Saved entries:
····················
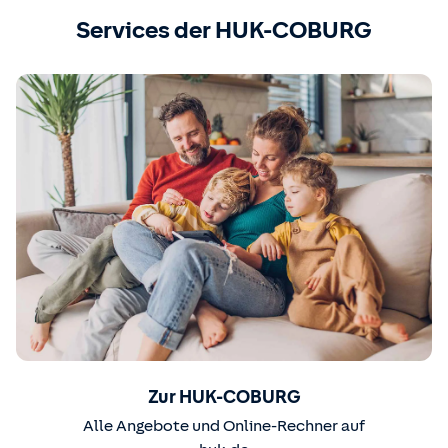
Services der HUK-COBURG
Zur HUK-COBURG
Alle Angebote und Online-Rechner auf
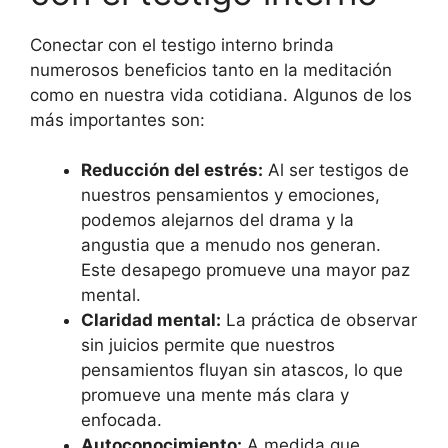
Conectar con el testigo interno brinda
numerosos beneficios tanto en la meditación
como en nuestra vida cotidiana. Algunos de los
más importantes son:
Reducción del estrés:
Al ser testigos de
nuestros pensamientos y emociones,
podemos alejarnos del drama y la
angustia que a menudo nos generan.
Este desapego promueve una mayor paz
mental.
Claridad mental:
La práctica de observar
sin juicios permite que nuestros
pensamientos fluyan sin atascos, lo que
promueve una mente más clara y
enfocada.
Autoconocimiento:
A medida que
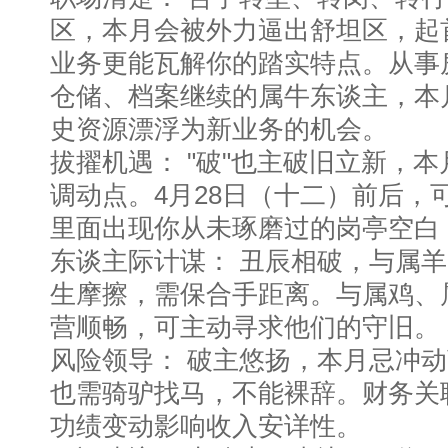
区，本月会被外力逼出舒坦区，起
业务更能瓦解你的踏实特点。从事
仓储、档案继续的属牛东谈主，本
史资源漂浮为新业务的机会。
拔擢机遇： "破"也主破旧立新，
调动点。4月28日（十二）前后，
里面出现你从未琢磨过的岗亭空白
东谈主际计谋： 丑辰相破，与属
生摩擦，需保合手距离。与属鸡、
营顺畅，可主动寻求他们的守旧。
风险领导： 破主悠扬，本月忌冲
也需骑驴找马，不能裸辞。财务关
功绩变动影响收入安详性。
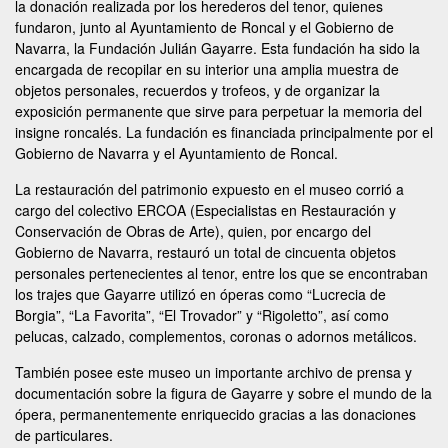
la donación realizada por los herederos del tenor, quienes
fundaron, junto al Ayuntamiento de Roncal y el Gobierno de
Navarra, la Fundación Julián Gayarre. Esta fundación ha sido la
encargada de recopilar en su interior una amplia muestra de
objetos personales, recuerdos y trofeos, y de organizar la
exposición permanente que sirve para perpetuar la memoria del
insigne roncalés. La fundación es financiada principalmente por el
Gobierno de Navarra y el Ayuntamiento de Roncal.
La restauración del patrimonio expuesto en el museo corrió a
cargo del colectivo ERCOA (Especialistas en Restauración y
Conservación de Obras de Arte), quien, por encargo del
Gobierno de Navarra, restauró un total de cincuenta objetos
personales pertenecientes al tenor, entre los que se encontraban
los trajes que Gayarre utilizó en óperas como “Lucrecia de
Borgia”, “La Favorita”, “El Trovador” y “Rigoletto”, así como
pelucas, calzado, complementos, coronas o adornos metálicos.
También posee este museo un importante archivo de prensa y
documentación sobre la figura de Gayarre y sobre el mundo de la
ópera, permanentemente enriquecido gracias a las donaciones
de particulares.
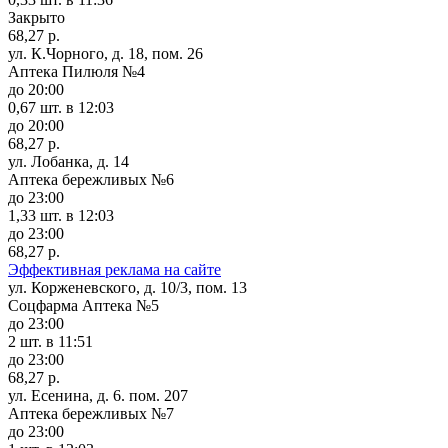
Закрыто
68,27 р.
ул. К.Чорного, д. 18, пом. 26
Аптека Пилюля №4
до 20:00
0,67 шт.
в 12:03
до 20:00
68,27 р.
ул. Лобанка, д. 14
Аптека бережливых №6
до 23:00
1,33 шт.
в 12:03
до 23:00
68,27 р.
Эффективная реклама на сайте
ул. Корженевского, д. 10/3, пом. 13
Соцфарма Аптека №5
до 23:00
2 шт.
в 11:51
до 23:00
68,27 р.
ул. Есенина, д. 6. пом. 207
Аптека бережливых №7
до 23:00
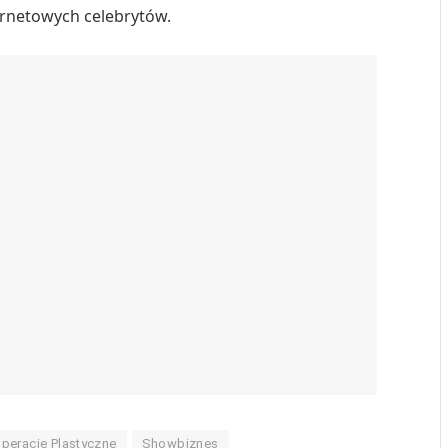
rnetowych celebrytów.
peracje Plastyczne
Showbiznes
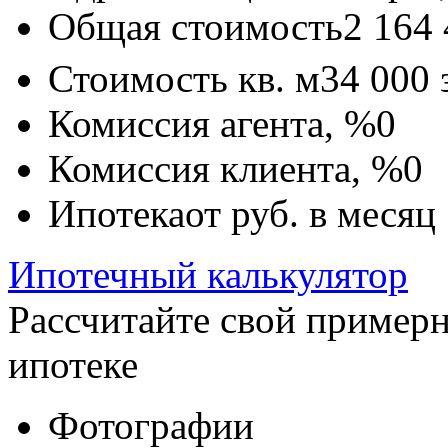
Общая стоимость
2 164
Стоимость кв. м
34 000
Комиссия агента, %
0
Комиссия клиента, %
0
Ипотека
от
руб. в месяц
Ипотечный калькулятор
Рассчитайте свой пример
ипотеке
Фотографии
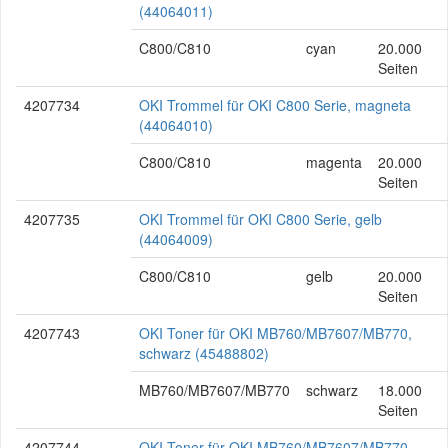
(44064011)
C800/C810
cyan
20.000
Seiten
4207734
OKI Trommel für OKI C800 Serie, magneta
(44064010)
C800/C810
magenta
20.000
Seiten
4207735
OKI Trommel für OKI C800 Serie, gelb
(44064009)
C800/C810
gelb
20.000
Seiten
4207743
OKI Toner für OKI MB760/MB7607/MB770,
schwarz (45488802)
MB760/MB7607/MB770
schwarz
18.000
Seiten
4207744
OKI Toner für OKI MB760/MB7607/MB770,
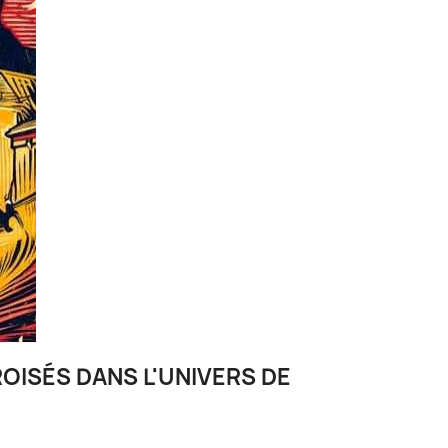
OISÉS DANS L'UNIVERS DE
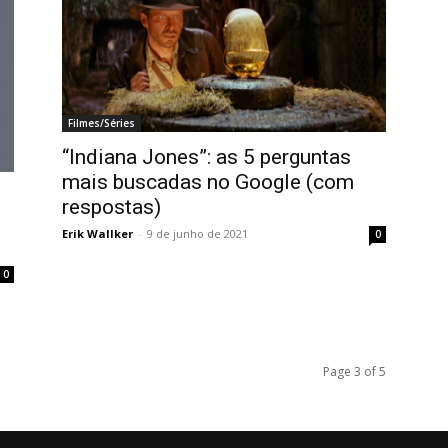
Filmes/Séries
“Indiana Jones”: as 5 perguntas
mais buscadas no Google (com
respostas)
Erik Wallker
-
9 de junho de 2021
0
0
Page 3 of 5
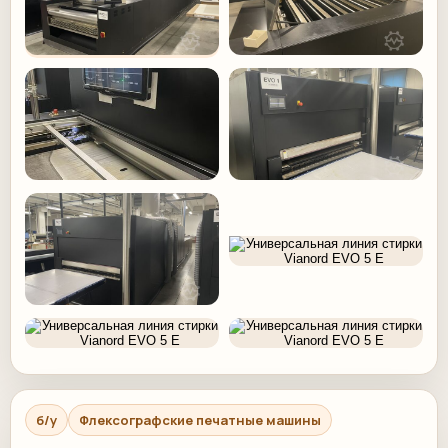
б/у
Флексографские печатные машины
····················
Task requirements:
Some lines above contain the word "tenor". Copy each of them.

Exercise result:
la donación realizada por los herederos del tenor, quienes
personales pertenecientes al tenor, entre los que se encontraban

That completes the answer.